Show the lines below that contain the string "tracking".

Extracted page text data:
↓↓↓
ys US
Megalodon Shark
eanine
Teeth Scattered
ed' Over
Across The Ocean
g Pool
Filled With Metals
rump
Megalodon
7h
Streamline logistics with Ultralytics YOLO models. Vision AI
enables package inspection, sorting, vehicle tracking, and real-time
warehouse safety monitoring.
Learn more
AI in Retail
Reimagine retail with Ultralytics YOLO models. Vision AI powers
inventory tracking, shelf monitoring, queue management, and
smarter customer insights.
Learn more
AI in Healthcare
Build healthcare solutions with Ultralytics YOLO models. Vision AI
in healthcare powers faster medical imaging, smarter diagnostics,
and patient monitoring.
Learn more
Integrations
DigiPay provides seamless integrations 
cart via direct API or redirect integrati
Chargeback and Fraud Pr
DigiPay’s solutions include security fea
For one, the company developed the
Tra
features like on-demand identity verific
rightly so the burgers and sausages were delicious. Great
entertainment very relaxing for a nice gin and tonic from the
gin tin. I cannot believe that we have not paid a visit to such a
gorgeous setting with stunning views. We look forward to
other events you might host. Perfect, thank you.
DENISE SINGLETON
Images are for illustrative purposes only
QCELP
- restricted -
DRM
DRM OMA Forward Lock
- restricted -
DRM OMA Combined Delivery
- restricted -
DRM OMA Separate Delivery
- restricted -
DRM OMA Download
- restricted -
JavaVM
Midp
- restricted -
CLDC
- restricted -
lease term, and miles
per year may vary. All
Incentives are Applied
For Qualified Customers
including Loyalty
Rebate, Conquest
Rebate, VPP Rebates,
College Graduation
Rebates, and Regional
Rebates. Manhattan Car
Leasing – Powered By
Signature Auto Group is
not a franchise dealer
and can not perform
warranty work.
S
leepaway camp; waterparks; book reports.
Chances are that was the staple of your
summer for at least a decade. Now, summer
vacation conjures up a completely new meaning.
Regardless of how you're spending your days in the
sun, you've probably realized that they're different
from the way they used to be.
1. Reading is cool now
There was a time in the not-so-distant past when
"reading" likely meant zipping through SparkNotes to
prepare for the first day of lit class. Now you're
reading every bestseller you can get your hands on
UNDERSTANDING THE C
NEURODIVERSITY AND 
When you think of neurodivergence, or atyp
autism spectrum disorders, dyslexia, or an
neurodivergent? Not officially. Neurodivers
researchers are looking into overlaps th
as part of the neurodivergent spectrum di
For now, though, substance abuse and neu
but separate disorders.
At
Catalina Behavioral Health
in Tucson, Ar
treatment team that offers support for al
↑↑↑
Completed exercise:
enables package inspection, sorting, vehicle tracking, and real-time
inventory tracking, shelf monitoring, queue management, and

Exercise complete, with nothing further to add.